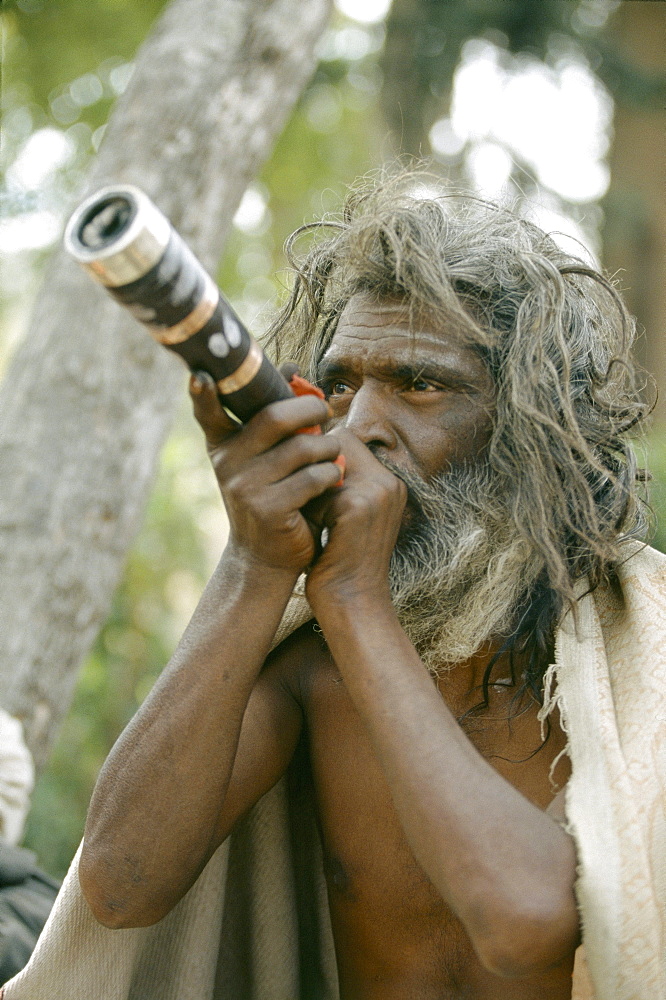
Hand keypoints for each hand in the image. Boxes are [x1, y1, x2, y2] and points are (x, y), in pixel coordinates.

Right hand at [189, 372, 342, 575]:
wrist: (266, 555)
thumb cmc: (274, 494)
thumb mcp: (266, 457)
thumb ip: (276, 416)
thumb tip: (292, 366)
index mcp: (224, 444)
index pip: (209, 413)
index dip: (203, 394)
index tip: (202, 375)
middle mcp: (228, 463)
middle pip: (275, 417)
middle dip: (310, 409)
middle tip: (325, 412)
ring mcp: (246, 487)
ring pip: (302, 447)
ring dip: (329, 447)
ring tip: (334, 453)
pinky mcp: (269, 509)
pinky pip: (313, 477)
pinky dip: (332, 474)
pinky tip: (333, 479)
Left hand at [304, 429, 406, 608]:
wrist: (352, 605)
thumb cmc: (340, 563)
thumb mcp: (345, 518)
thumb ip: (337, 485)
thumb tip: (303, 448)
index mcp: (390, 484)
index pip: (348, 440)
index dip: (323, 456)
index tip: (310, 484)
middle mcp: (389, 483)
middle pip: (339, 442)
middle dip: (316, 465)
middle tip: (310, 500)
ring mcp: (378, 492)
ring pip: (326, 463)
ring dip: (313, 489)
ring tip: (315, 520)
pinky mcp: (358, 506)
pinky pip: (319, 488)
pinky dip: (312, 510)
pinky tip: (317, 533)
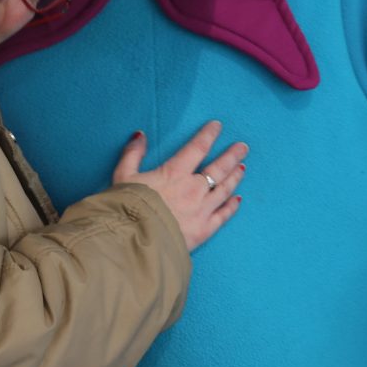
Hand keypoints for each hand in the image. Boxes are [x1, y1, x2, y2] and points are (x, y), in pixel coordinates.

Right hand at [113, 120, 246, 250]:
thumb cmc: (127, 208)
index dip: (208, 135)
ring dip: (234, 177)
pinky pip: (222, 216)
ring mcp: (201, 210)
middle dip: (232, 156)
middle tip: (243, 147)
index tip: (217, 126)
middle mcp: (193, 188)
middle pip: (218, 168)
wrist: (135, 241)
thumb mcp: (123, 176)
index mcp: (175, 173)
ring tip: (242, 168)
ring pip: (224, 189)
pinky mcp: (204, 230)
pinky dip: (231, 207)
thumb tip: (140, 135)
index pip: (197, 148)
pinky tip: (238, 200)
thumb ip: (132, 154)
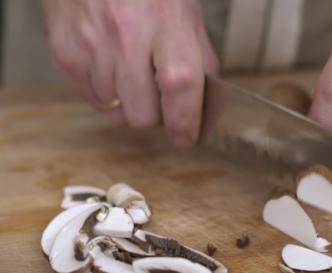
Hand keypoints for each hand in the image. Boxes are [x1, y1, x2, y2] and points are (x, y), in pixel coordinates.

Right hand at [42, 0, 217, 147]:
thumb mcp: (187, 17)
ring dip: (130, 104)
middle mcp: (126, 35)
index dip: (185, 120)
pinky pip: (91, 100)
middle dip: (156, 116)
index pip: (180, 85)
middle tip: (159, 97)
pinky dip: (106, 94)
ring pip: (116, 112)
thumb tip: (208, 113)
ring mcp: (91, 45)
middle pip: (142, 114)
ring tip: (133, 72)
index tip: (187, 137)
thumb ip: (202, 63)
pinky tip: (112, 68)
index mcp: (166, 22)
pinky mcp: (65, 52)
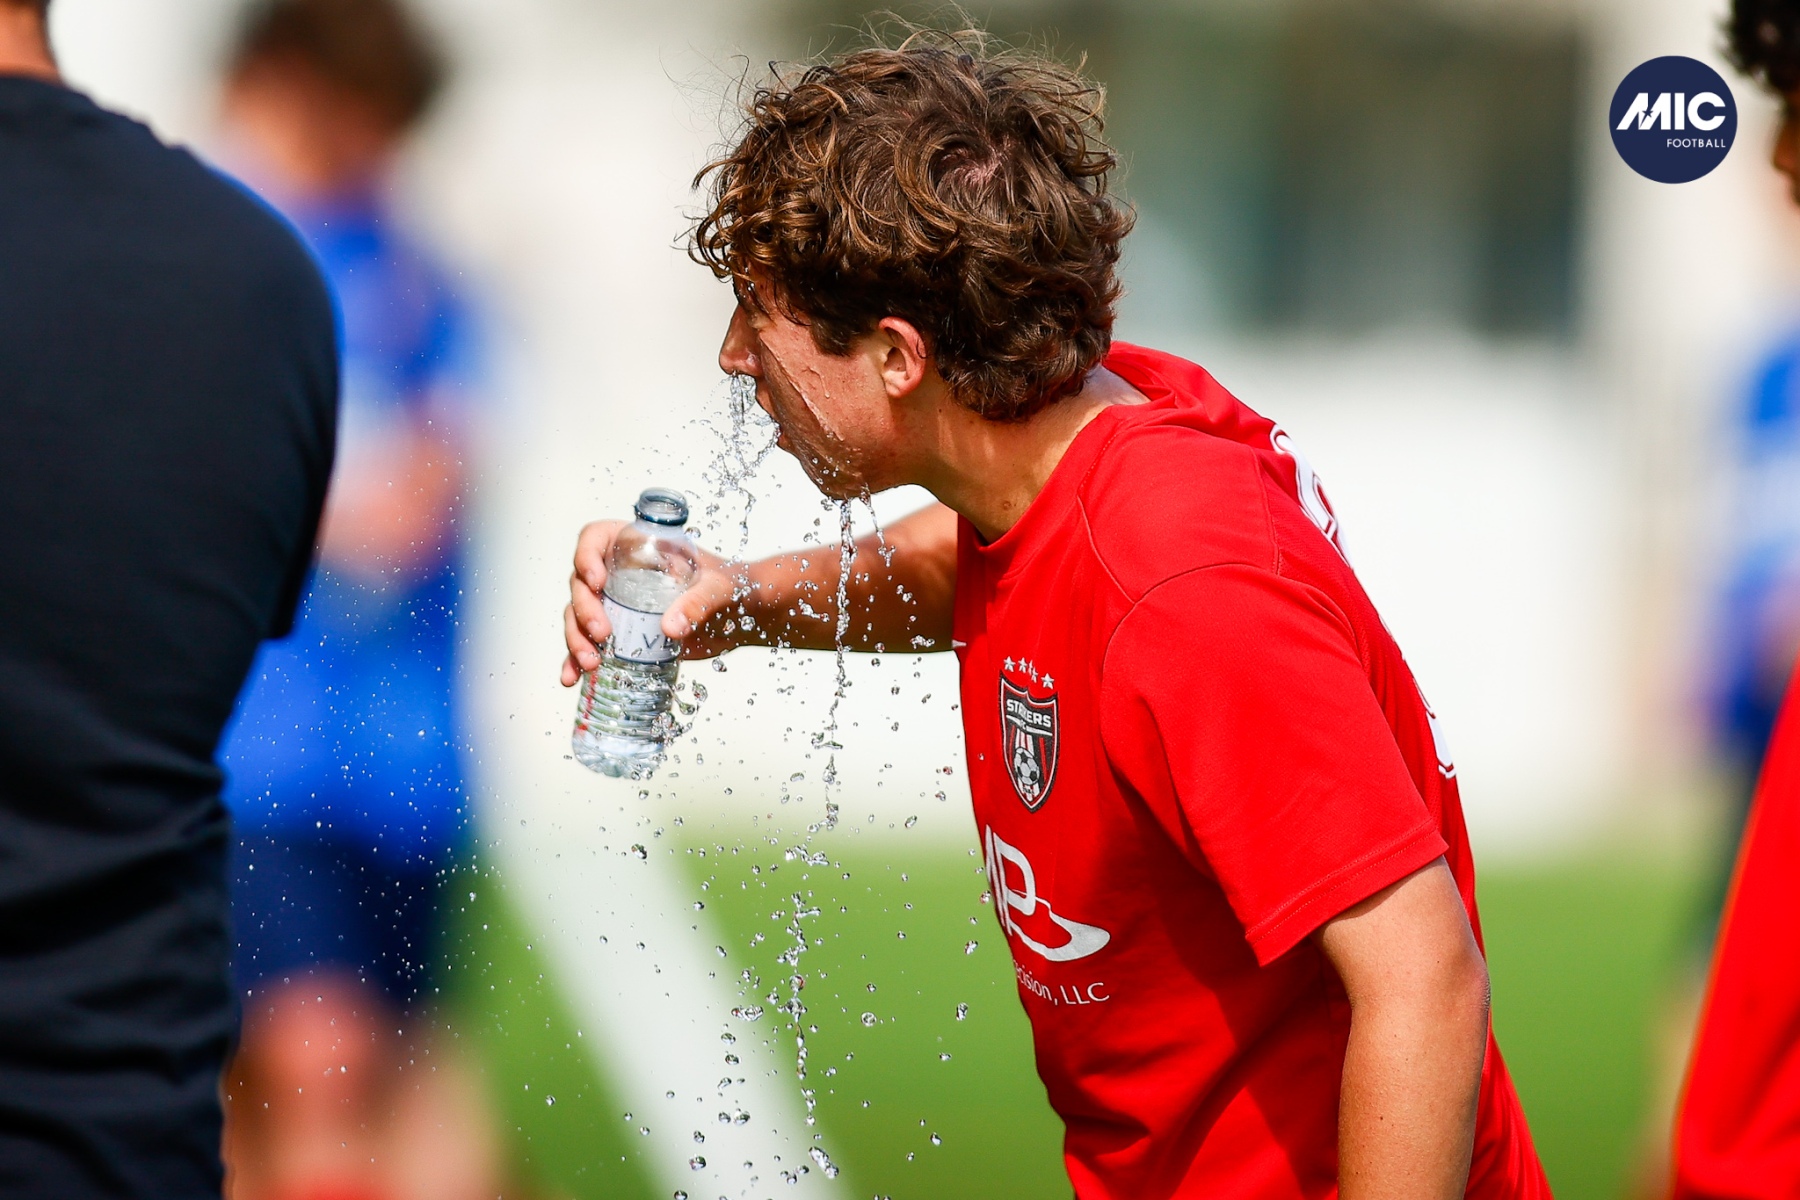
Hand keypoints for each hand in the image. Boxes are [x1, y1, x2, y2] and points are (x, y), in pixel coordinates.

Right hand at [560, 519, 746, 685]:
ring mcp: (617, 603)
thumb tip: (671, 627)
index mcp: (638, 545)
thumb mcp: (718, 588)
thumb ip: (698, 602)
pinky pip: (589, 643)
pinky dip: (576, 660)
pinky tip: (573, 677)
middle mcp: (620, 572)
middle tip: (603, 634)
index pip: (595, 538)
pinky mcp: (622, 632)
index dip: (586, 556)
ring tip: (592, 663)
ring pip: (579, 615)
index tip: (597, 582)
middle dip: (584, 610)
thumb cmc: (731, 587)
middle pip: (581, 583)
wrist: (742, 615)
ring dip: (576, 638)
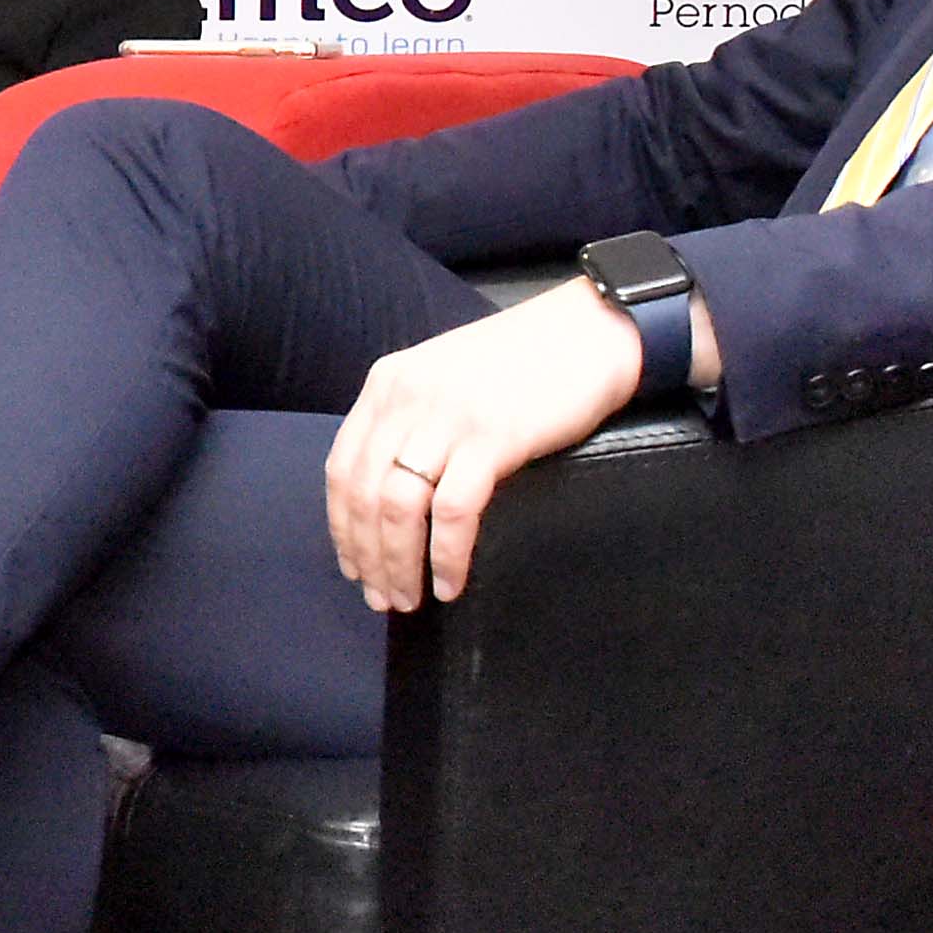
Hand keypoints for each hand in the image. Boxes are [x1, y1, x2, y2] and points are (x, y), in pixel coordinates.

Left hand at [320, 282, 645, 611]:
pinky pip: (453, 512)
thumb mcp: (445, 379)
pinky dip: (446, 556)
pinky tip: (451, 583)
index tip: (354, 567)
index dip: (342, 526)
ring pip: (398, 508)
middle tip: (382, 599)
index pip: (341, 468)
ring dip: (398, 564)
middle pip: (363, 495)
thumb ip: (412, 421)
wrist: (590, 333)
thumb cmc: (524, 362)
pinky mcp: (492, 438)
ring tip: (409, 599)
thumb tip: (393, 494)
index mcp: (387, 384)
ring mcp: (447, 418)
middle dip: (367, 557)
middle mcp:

_ _ _ _ _ _ _

If a line in the listing contains the string "Right", copy it.

__Reply__
Right hand at [189, 372, 342, 575]:
Right hand at [113, 120, 246, 250]:
Right hand at [42, 0, 217, 147]:
Right hand at [560, 519, 746, 685]:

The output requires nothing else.